▶ WHAT THIS TASK INVOLVES:
Write out, word for word, the part of the news briefing below that opens with the words containing "Former Secretary of" and closes with "against Bill Clinton.".

▶ SELECTED TEXT:
-.-.-

Daily briefing

10 things you need to know today: November 18, 2017

White House claims 'clear distinction' between Trump and Franken, Congress breaks for Thanksgiving recess as Senate tax battle looms, and more

1

White House claims 'clear distinction' between Trump and Franken

White House Press Secretary Sarah Huckabee Sanders made a "very clear distinction" Friday between Sen. Al Franken (D-Minn.), who was accused of kissing and groping a woman in 2006, and President Trump, who was accused of misconduct by more than a dozen women during his campaign. "I think specifically in one case, Sen. Al Franken has admitted wrongdoing and the president hasn't," Sanders said. Trump was famously caught on tape making vulgar comments about women and bragging about groping and kissing them without consent while speaking with Access Hollywood's Billy Bush in 2005. The president's critique of Franken has come under widespread accusation of hypocrisy.

2

Congress breaks for Thanksgiving recess as Senate tax battle looms

Congress broke for Thanksgiving recess Thursday with the GOP's tax legislation teed up in the Senate for when lawmakers return on Nov. 27. Sen. John McCain (R-Ariz.), under scrutiny from Republican leadership due to his uncertain vote, signaled a positive stance on the bill Friday: "I am hopeful that when we return from the Thanksgiving recess ... we will see this process continue," he said, "with both sides of the aisle having sufficient opportunity to debate the merits of tax reform and offer amendments." The Senate has significantly less room for party defections than the House, which passed its version of the bill Thursday.

3

Clintons embroiled in sexual misconduct controversy

Former Secretary of State Hillary Clinton on Friday drew a contrast between Sen. Al Franken (D-Minn.), who is "accepting responsibility, apologizing" for sexual misconduct allegations made against him, and President Trump and Alabama Senate candidate Roy Moore, "who have done neither." Her remarks came a day after Sen. Kirsten Gillibrand (D-N.Y.) said Clinton's husband, former President Bill Clinton, should have resigned over the Monica Lewinsky scandal. Gillibrand is historically a Clinton ally, and her comments are the latest development in the Democratic Party's renewed debate and division over sexual harassment and assault accusations against Bill Clinton.

-.-.-

▶ DATA SUPPLIED:
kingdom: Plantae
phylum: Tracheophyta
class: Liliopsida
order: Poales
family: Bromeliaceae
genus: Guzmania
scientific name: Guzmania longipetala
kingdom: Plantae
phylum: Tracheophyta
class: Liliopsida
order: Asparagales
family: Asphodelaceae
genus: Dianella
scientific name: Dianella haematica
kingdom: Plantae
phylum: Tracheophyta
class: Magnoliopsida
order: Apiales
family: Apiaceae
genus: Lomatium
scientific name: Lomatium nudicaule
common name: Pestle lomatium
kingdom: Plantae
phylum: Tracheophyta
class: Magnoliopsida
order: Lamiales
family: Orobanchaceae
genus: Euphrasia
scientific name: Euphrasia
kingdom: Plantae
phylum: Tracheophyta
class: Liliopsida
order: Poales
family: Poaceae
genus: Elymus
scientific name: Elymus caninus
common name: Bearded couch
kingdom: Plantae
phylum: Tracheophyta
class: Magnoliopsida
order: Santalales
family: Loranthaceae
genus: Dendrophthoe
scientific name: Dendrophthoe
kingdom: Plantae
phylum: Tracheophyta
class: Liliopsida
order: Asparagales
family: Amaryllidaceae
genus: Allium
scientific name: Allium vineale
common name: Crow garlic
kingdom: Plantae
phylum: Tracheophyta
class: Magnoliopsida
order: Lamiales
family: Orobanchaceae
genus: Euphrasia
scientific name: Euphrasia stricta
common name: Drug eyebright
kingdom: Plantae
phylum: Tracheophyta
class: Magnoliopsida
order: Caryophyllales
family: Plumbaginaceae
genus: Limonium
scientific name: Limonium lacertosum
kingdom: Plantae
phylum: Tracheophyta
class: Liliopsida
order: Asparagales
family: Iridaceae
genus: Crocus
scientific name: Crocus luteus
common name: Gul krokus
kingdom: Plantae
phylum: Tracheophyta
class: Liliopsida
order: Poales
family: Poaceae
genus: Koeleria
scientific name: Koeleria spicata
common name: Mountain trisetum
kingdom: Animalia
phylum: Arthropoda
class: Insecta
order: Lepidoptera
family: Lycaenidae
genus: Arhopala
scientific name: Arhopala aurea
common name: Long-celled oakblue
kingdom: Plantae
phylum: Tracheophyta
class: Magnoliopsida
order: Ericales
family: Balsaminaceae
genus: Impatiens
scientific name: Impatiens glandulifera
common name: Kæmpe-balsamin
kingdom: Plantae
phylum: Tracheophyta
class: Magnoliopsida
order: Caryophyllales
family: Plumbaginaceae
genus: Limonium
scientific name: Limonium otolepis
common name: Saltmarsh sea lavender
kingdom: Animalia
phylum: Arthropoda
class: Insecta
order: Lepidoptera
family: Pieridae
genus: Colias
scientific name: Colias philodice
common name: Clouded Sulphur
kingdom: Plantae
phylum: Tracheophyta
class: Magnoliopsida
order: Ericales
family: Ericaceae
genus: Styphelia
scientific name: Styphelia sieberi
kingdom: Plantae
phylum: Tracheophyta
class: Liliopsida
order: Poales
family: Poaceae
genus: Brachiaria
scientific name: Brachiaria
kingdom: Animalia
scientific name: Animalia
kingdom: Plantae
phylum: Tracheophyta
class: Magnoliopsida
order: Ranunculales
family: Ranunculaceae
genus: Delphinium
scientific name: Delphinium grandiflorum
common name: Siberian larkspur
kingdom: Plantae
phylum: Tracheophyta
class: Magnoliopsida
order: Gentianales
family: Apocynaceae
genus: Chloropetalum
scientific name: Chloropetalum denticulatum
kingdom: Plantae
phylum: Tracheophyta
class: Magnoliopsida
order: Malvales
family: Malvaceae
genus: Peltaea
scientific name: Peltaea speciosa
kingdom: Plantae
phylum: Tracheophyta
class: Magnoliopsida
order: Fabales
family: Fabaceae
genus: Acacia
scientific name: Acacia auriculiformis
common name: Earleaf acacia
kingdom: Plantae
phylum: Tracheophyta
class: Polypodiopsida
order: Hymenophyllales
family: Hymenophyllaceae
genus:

-.-.-

▶ ANSWER TO THE TASK:
Former Secretary of State Hillary Clinton on Friday drew a contrast between Sen. Al Franken (D-Minn.), who is "accepting responsibility, apologizing" for sexual misconduct allegations made against him, and President Trump and Alabama Senate candidate Roy Moore, "who have done neither." Her remarks came a day after Sen. Kirsten Gillibrand (D-N.Y.) said Clinton's husband, former President Bill Clinton, should have resigned over the Monica Lewinsky scandal. Gillibrand is historically a Clinton ally, and her comments are the latest development in the Democratic Party's renewed debate and division over sexual harassment and assault accusations against Bill Clinton.